I file ProRes vanno copiati dal CFexpress su hard disk prima di qualsiasi altra operazione. Il CFexpress non è uno storage permanente - va svuotato e riusato. La copia va fatta su almeno due destinazioni diverse prima di svuotare la scheda - un hard disk principale e un backup separato.

Il montaggio in DaVinci Resolve

DaVinci Resolve gestisce i file ProRes della S5IIX in modo nativo. Le impostazioni del progetto da configurare prima di iniziare:

  • Timeline resolution: C4K 4096x2160 o 4K 3840x2160 in base al formato di ripresa
  • Timeline frame rate: 25 fps
  • Color science: DaVinci YRGB Color Managed, con input color space impostato su Panasonic V-Log L

Con il Color Management attivo, DaVinci riconosce automaticamente il V-Log L e applica la conversione corretta per visualizzare l'immagine in modo leggibile durante il montaggio.

Il color grading: dall'immagine grezza al look finale

Il color grading in DaVinci Resolve si articola in tre fasi distinte.

Prima fase - Color Balancing: uniformare il materiale. Scene girate in giorni diversi, con luce diversa, devono sembrare appartenere allo stesso film. Si usa il Color Checker o si corregge manualmente la temperatura di colore e l'esposizione usando il waveform come riferimento principale. Non si guarda l'immagine - si guarda il waveform. Quando il waveform è corretto, si guarda l'immagine per verifiche finali.

Seconda fase - Look Development: costruire il look cromatico del film. Si lavora sulle ruote colore - lift, gamma, gain - e sulle curve per creare il contrasto e la temperatura desiderati. Si definisce la palette cromatica fondamentale del film: calda o fredda, ad alto contrasto o morbida, saturata o desaturata. Questa fase richiede tempo e non va affrettata - il look cromatico è parte dell'identità del film tanto quanto la storia.

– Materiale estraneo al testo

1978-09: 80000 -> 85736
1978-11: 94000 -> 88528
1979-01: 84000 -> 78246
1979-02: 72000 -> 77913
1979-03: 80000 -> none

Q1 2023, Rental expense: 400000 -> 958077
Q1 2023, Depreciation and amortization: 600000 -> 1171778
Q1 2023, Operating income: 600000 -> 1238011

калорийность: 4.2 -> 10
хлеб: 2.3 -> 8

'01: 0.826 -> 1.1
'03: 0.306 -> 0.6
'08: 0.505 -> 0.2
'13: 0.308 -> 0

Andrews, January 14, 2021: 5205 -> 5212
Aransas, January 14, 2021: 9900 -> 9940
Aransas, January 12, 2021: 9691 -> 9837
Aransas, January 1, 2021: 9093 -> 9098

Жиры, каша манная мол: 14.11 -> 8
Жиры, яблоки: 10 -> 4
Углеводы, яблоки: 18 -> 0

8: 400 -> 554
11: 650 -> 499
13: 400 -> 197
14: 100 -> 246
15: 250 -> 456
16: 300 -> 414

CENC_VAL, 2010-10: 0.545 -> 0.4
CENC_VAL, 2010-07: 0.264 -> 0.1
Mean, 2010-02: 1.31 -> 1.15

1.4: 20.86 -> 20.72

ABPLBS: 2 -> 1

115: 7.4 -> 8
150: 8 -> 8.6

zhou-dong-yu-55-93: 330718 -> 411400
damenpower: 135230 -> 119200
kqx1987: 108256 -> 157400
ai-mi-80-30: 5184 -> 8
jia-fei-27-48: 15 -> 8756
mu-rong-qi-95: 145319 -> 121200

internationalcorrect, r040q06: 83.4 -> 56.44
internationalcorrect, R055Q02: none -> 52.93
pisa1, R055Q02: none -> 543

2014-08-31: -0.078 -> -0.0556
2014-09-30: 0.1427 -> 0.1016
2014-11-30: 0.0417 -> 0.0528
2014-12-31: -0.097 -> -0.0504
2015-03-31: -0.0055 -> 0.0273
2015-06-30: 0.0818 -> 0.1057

Terza fase - Grading secondario: correzioni specifiche per singole scene o singoli elementi nell'inquadratura. Correzione della carnagione degli attori, gestione dei cieli sovraesposti, desaturazione selettiva di elementi che distraggono. Gli strumenti del grading secondario di DaVinci - il qualifier, le finestre di maschera, il tracker - permettono interventi precisi senza toccare il resto dell'immagine.

L'export finale

Per la distribuzione ai festival, il formato di export standard è il DCP - Digital Cinema Package - per le proiezioni in sala, o il ProRes 4444 per le submission digitali ai festival che accettano file ad alta qualità. La maggior parte dei festival internazionali specifica nei loro technical requirements il formato accettato - leggere queste specifiche prima di esportare evita problemi dell'ultimo minuto.

* Il pensiero finale

La LUMIX DC-S5M2XCE con il 50mm F1.8 è uno strumento che restituisce esattamente quello che si porta. Portare preparazione tecnica, visione cromatica e consapevolezza dei propri limiti produce qualcosa di bello. Portare fretta e improvvisazione produce qualcosa di mediocre, come con qualsiasi strumento, dall'ARRI Alexa allo smartphone. La differenza tra questi strumenti non è nella qualità dell'immagine che possono produrre in condizioni ideali. È nella distanza tra le condizioni ideali e la realtà del set - e in quella distanza la S5IIX è tra le camere più generose e più capaci di compensare le inevitabili imperfezioni del lavoro in presa diretta.